朝、そう私に声をかけて、いつもより少し早く彼は仕事へ出て行った。


……合鍵、私の心の拠り所だった。

もう私のものじゃない。

ぎゅっとそれを両手で握りしめる。

外から、きっと彼の車からであろうエンジン音がして、ついにもう終わりなんだと思い知る。


夜中ずっと我慢していた涙が、押し出されるようにぽろぽろ静かに流れ始めた。


彼の温もりが、香りがわずかに残るベッドから出れず、ベッドの上にぺたんと座り込み彼の布団を握りしめる。

そこに顔を埋め、嗚咽を殺しながら泣きじゃくった。








「……なんで今になって泣いてんの」


そう言われ、次の瞬間、抱きしめていた布団を取られてしまった。


「……っ」

出て行ったと思った彼が、何故か目の前にいて思わず息を飲んだ。

しかし、このみっともない状況を見られてしまったことに、すぐに恥ずかしくなって目を伏せる。


感極まって泣き過ぎたせいか、周りが全く見えていなかった。

ドアが再び開く音にも、彼の足音にも全く気付かなかったなんて。


こんなタイミングで戻ってくるなんて最悪……っ。



最悪……?

元はと言えばなんで泣いてたのよ、私にとっての最悪はこんなことじゃないでしょ。

これは最悪なんかじゃない、これは幸運な最後のチャンス。



「……なぁ、何で俺の前で泣かないの?寂しいって言えよ、一緒にいてって言えよ。どんだけ天邪鬼なんだ」

「い、言える訳ない……っ」

「なんで?そんな風に泣く位ならもっと甘えてこいよ。言っただろ、俺はお前のことは大切に想ってるって。迷惑だなんて思わないから」

「じゃ、なんで、突然……っ!」

「お前が俺のことどう思ってるのか知りたかったんだよ。
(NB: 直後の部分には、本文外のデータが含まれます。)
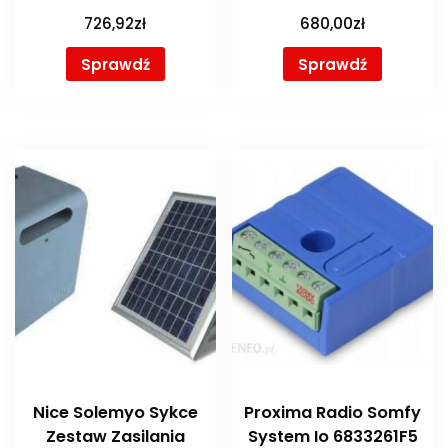
726,92
zł
680,00
zł
Sprawdź
Sprawdź
Nice Solemyo Sykce
Proxima Radio Somfy
Zestaw Zasilania
System Io 6833261F5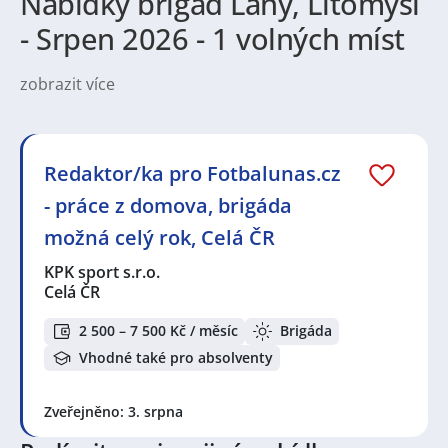
Nabídky brigád Lány, Litomyšl
- Srpen 2026 - 1 volných míst
zobrazit více
Na
JenPráce.cz
naleznete širokou nabídku pravidelně
aktualizovaných a doplňovaných inzerátů
práce
i
brigády
. Najdete zde široké množství různých oborů
a profesí, o které mají firmy aktuálně největší zájem a
Redaktor/ka pro Fotbalunas.cz
je pro ně velmi podstatné obsadit pracovní pozici v co
- práce z domova, brigáda
nejkratším možném termínu. Mezi nejvíce
požadované obory patří
Manuální
,
Obchod a služby
,
možná celý rok, Celá ČR
Ostatní
a nebo také práce v oboru
Administrativní
.
Právě proto Vám doporučujeme porozhlédnout se po
KPK sport s.r.o.
nové práci i ve výše uvedených profesích či oborech,
Celá ČR
protože je velká pravděpodobnost, že si tím zvýšíte
svou šanci na nalezení požadovaného zaměstnání.
2 500 – 7 500 Kč / měsíc
Brigáda
Držíme Vám palce!
Vhodné také pro absolventy
Mezi nejoblíbenější lokality pro hledání nového
Zveřejněno: 3. srpna
zaměstnání aktuálně patří
Praha
,
Brno
,
Ostrava
,
Plzeň
,
Břeclav
,
Olomouc
,
Kladno
,
Liberec
,
Jesenice,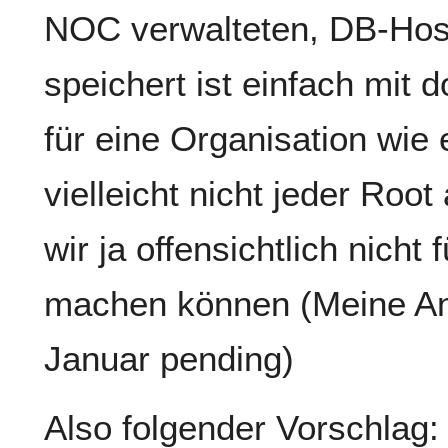
NOC verwalteten, DB-Hos
speichert ist einfach mit 
für eine Organisation wi
vielleicht nicht jeder Root
wir ja offensichtlich nich
machen können (Meine Anf
Januar pending)
Also folgender Vorschlag: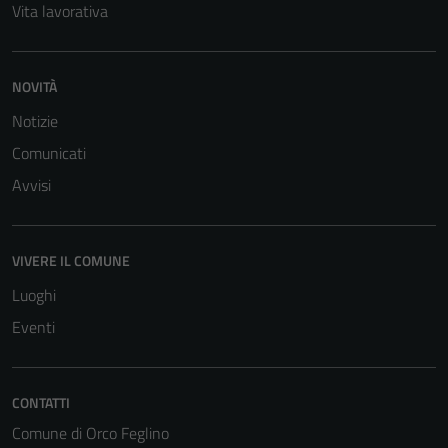
Vita lavorativa
NOVITÀ
Notizie
Comunicati
Tecnici
Avvisi
Questi cookie
sono necessari
per il
VIVERE IL COMUNE
funzionamento
Luoghi
del sito e non
possono
Eventi
essere
disabilitati.
Questi cookie
CONTATTI
non raccolgono
Comune di Orco Feglino
informazioni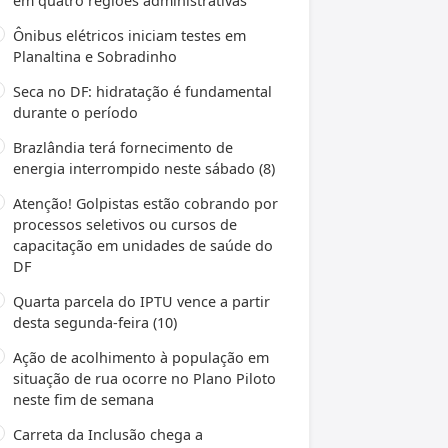
em quatro regiões administrativas
Ônibus elétricos iniciam testes em
Planaltina e Sobradinho
Seca no DF: hidratação é fundamental
durante o período
Brazlândia terá fornecimento de
energia interrompido neste sábado (8)
Atenção! Golpistas estão cobrando por
processos seletivos ou cursos de
capacitação em unidades de saúde do
DF
Quarta parcela do IPTU vence a partir
desta segunda-feira (10)
Ação de acolhimento à população em
situação de rua ocorre no Plano Piloto
neste fim de semana
Carreta da Inclusão chega a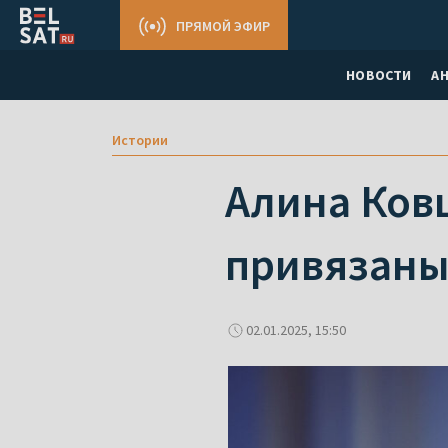
ПРЯМОЙ ЭФИР
НОВОСТИ
А
Истории
Алина Ков
привязаны
02.01.2025, 15:50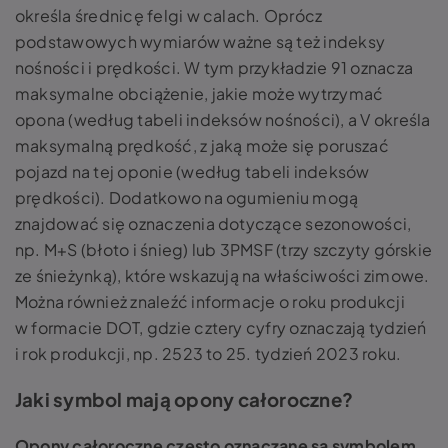
określa średnicę felgi w calach. Oprócz
podstawowych wymiarów ważne są też indeksy
nośności i prędkości. W tym przykładzie 91 oznacza
maksymalne obciążenie, jakie może wytrzymać
opona (według tabeli indeksów nośności), a V określa
maksymalną prędkość, z jaką może się poruszać
pojazd na tej oponie (według tabeli indeksów
prędkości). Dodatkowo na ogumieniu mogą
znajdować się oznaczenia dotyczące sezonowości,
np. M+S (błoto i śnieg) lub 3PMSF (trzy szczyty górskie
ze śnieżynką), które wskazują na właściwości zimowe.
Można również znaleźć informacje o roku produkcji
w formacie DOT, gdzie cztery cyfry oznaczają tydzień
i rok produkcji, np. 2523 to 25. tydzień 2023 roku.
Jaki symbol mają opony całoroczne?
Opony całoroczne często oznaczane są symbolem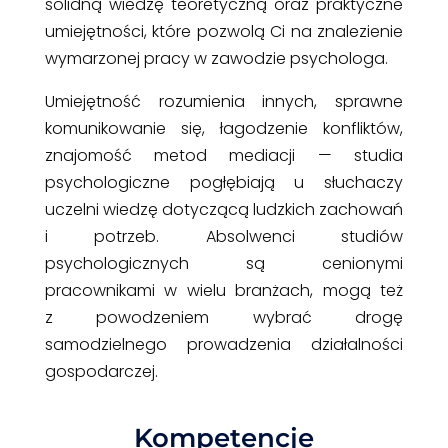
solidną wiedzę teoretyczną oraz praktyczne
umiejętności, które pozwolą Ci na znalezienie
wymarzonej pracy w zawodzie psychologa.
Umiejętność rozumienia innych, sprawne
komunikowanie się, łagodzenie konfliktów,
znajomość metod mediacji — studia
psychologiczne pogłębiają u słuchaczy
uczelni wiedzę dotyczącą ludzkich zachowań
i potrzeb. Absolwenci studiów
psychologicznych są cenionymi
pracownikami w wielu branżach, mogą też
z powodzeniem wybrać drogę
samodzielnego prowadzenia działalności
gospodarczej.
Kompetencje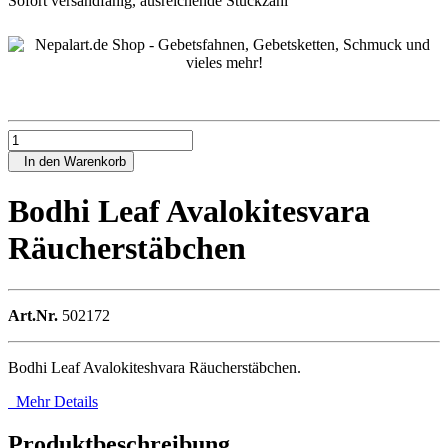
Sofort versandfähig, ausreichende Stückzahl
In den Warenkorb
Bodhi Leaf Avalokitesvara
Räucherstäbchen
Art.Nr.
502172
Bodhi Leaf Avalokiteshvara Räucherstäbchen.
Mehr Details
Produktbeschreibung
そしたら利用してただけだって言うからさ、本当かどうか分かんないけど、嘘でも傷つくっつーの」


彼はそう言うと私の目の前に座り、私と同じ目線になって聞いてきた。


「なぁ、本当は俺のことどう思ってるの?」


好き。

そう言って、今すぐ抱きつきたい。

ずっとそばにいてって、離れたくないって甘えたい。